Declared dead just a year ago by media, health experts and this blog, handshakes are gradually returning as the greeting of choice for business. Thanks Dr. Fauci, Pfizer, Moderna, Johnson & Johnson and Purell.

None of the alternatives we’ve tried over the past 16 months – elbow bump, head nod, hand wave and peace sign – carry the same level of friendly greeting as the handshake that dates back to ancient times.

Not everyone is entirely comfortable with full return to the handshaking tradition, especially since 30% of the U.S. population and much of the world are not yet vaccinated. Having just made two trips to other parts of the country, I also observed handshakes play out differently depending on location and circumstances.

For those of us out of practice, I asked several friends who recently greeted me with extended hands to share their insights and tips for effective handshaking.

Banking executive Michael Siurek cited “geographical and relationship factors,” noting he sees no resistance to handshaking in rural areas while the practice is far less likely so far in cities. In other words, know your audience. He suggests leading with a “virtual handshake motion” from a distance that can be converted to an actual handshake by the other party. He also thinks fist bumps work especially well with most people you don’t see regularly.

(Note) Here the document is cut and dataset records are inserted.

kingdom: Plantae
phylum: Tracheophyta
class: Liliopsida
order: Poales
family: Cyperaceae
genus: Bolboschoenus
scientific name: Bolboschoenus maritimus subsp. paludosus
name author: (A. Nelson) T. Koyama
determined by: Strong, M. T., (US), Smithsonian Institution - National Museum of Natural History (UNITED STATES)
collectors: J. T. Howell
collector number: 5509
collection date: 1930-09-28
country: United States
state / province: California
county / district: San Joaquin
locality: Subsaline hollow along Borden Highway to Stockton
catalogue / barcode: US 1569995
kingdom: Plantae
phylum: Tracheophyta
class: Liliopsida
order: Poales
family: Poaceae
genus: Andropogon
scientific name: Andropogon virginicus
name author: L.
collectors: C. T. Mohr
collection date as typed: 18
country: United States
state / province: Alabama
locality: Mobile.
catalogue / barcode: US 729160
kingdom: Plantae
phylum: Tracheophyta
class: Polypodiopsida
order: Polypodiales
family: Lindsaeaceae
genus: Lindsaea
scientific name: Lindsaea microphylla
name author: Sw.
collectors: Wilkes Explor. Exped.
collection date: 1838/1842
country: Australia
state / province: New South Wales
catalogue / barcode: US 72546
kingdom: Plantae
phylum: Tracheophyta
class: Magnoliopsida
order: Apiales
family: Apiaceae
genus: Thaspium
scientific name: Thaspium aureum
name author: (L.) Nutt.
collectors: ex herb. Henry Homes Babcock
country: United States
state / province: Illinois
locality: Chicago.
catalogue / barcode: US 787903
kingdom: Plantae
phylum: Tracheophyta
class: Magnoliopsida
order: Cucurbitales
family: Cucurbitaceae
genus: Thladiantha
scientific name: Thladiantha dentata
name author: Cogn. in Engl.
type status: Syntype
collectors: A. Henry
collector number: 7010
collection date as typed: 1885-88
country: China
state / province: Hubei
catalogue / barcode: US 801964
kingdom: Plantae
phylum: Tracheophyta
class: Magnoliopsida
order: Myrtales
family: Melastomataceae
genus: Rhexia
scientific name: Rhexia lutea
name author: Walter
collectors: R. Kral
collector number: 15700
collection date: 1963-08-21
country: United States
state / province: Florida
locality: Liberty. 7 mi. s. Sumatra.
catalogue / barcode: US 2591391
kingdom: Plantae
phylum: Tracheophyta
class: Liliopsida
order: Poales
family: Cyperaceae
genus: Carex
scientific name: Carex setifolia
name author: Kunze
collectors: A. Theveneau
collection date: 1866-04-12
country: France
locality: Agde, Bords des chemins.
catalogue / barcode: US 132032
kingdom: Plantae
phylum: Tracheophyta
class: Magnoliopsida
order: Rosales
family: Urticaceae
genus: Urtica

Healthcare sales executive Lucas Felt advises to “take it slow.” Don’t automatically expect to get an extended hand, but be ready to respond.”

Asked for their #1 handshaking advice, PR legends Harlan Teller and John LaSage weighed in right away by recommending the old standby — “a firm grip.” And Harlan suggests a dry hand. John added that a firm grip conveys confidence.

Lucas Felt’s handshaking tips: 1) Be confident and sturdy — “If you’re going in you’ve got to commit.” 2) Hold eye contact with a slight smile. “Even if they don’t look at you it sends a sign that you are present for them.” 3) “It’s not a strong person contest-grip as hard as it takes to open a large door, 2 seconds tops.” Edelman’s global recruitment director Julie Biber agrees with eye contact and firm handshake. She also recommends starting and closing conversations with a handshake.

Consultant/educator Diane Rubino raised an important point: “What do you suggest for the person who is uncertain what they want or wants to opt out? Any suggestions for graceful handling?” I would love to hear other thoughts, but I recommend a sincere smile and wave as you keep a more-than-two-arms-length distance from the individual you’re meeting. That’s how I recently greeted someone who refuses to get vaccinated.

Once society agrees on the status of handshaking, we’ll hopefully be able to consider the eventual return of social hugs.